#### [What the task asks]
Could you reproduce everything from the start of the records down to the line containing "contrast brightness saturation: contrast 0.197, brightness", substituting "processed" for "developed" and keeping all else unchanged?

#### [Given records]
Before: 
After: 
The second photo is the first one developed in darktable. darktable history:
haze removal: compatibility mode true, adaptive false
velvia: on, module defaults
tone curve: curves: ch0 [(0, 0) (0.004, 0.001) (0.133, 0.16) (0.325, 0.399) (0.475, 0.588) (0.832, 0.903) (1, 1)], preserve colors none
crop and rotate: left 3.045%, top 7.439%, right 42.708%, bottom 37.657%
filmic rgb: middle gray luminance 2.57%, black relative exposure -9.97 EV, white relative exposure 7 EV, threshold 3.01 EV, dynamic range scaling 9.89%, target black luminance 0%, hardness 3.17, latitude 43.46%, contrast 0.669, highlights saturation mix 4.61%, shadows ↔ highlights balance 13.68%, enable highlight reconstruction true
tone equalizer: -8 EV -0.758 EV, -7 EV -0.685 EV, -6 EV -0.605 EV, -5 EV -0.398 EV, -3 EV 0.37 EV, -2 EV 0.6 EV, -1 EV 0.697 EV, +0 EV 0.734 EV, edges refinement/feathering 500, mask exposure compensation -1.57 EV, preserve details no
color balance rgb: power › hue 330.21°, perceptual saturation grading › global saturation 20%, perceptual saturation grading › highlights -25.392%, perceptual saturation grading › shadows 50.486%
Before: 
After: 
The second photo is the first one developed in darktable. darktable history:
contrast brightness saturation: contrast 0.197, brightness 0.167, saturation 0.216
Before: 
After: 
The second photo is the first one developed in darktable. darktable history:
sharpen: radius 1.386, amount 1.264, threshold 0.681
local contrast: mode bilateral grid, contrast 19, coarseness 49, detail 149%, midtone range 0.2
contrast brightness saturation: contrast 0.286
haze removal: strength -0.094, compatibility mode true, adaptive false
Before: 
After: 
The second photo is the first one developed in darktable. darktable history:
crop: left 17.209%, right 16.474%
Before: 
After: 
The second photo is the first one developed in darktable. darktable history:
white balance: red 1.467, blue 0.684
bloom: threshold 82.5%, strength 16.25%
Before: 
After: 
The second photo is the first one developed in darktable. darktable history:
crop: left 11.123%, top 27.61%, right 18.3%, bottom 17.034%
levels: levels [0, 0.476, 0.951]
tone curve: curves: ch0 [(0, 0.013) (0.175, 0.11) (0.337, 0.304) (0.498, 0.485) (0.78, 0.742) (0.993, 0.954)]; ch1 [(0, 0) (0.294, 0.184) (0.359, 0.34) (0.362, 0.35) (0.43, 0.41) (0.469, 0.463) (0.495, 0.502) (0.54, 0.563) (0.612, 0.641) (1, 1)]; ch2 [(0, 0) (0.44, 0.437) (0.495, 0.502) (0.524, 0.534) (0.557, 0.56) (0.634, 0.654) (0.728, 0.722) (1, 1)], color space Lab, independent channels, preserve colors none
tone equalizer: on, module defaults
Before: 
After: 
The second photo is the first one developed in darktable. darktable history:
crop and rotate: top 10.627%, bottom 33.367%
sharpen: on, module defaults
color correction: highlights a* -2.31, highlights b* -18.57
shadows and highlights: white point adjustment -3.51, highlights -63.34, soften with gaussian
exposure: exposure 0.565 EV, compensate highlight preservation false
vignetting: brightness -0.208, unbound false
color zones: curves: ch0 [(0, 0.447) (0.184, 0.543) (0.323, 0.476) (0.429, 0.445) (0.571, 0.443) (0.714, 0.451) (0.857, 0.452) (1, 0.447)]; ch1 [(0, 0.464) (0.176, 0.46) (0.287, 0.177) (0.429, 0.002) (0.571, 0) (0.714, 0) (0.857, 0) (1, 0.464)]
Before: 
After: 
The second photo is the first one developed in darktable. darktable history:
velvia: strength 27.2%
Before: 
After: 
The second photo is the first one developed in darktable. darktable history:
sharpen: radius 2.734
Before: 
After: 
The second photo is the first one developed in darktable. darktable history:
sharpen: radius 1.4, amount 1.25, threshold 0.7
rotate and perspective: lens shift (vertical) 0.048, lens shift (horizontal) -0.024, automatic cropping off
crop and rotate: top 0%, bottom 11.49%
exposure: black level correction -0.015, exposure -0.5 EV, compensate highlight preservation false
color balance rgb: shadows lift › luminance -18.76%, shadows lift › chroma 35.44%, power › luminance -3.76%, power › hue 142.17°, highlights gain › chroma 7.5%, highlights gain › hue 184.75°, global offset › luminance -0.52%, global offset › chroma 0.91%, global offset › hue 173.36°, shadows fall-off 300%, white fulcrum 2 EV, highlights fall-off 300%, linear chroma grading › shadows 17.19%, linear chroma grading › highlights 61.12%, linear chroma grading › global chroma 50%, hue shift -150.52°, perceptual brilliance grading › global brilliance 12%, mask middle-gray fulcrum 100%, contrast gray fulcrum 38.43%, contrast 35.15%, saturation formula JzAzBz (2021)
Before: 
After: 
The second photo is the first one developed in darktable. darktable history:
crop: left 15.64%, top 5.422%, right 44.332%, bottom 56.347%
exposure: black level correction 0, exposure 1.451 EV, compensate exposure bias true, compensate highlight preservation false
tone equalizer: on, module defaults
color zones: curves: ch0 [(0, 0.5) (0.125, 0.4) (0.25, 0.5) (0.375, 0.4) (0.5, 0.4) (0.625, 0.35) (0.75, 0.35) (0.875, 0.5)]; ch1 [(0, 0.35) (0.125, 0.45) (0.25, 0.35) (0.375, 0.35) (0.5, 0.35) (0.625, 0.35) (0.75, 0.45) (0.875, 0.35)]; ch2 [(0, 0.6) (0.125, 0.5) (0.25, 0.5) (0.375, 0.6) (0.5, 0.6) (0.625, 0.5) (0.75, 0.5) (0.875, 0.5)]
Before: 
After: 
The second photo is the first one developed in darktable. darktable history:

#### [Written solution]
Before: 
After: 
The second photo is the first one processed in darktable. darktable history:
haze removal: compatibility mode true, adaptive false
velvia: on, module defaults
tone curve: curves: ch0 [(0, 0) (0.004, 0.001) (0.133, 0.16) (0.325, 0.399) (0.475, 0.588) (0.832, 0.903) (1, 1)], preserve colors none
crop and rotate: left 3.045%, top 7.439%, right 42.708%, bottom 37.657%
filmic rgb: middle gray luminance 2.57%, black relative exposure -9.97 EV, white relative exposure 7 EV, threshold 3.01 EV, dynamic range scaling 9.89%, target black luminance 0%, hardness 3.17, latitude 43.46%, contrast 0.669, highlights saturation mix 4.61%, shadows ↔ highlights balance 13.68%, enable highlight reconstruction true
tone equalizer: -8 EV -0.758 EV, -7 EV -0.685 EV, -6 EV -0.605 EV, -5 EV -0.398 EV, -3 EV 0.37 EV, -2 EV 0.6 EV, -1 EV 0.697 EV, +0 EV 0.734 EV, edges refinement/feathering 500, mask exposure compensation -1.57 EV, preserve details no
color balance rgb: power › hue 330.21°, perceptual saturation grading › global saturation 20%, perceptual saturation grading › highlights -25.392%, perceptual saturation grading › shadows 50.486%
Before: 
After: 
The second photo is the first one processed in darktable. darktable history:
contrast brightness saturation: contrast 0.197, brightness 0.167, saturation 0.216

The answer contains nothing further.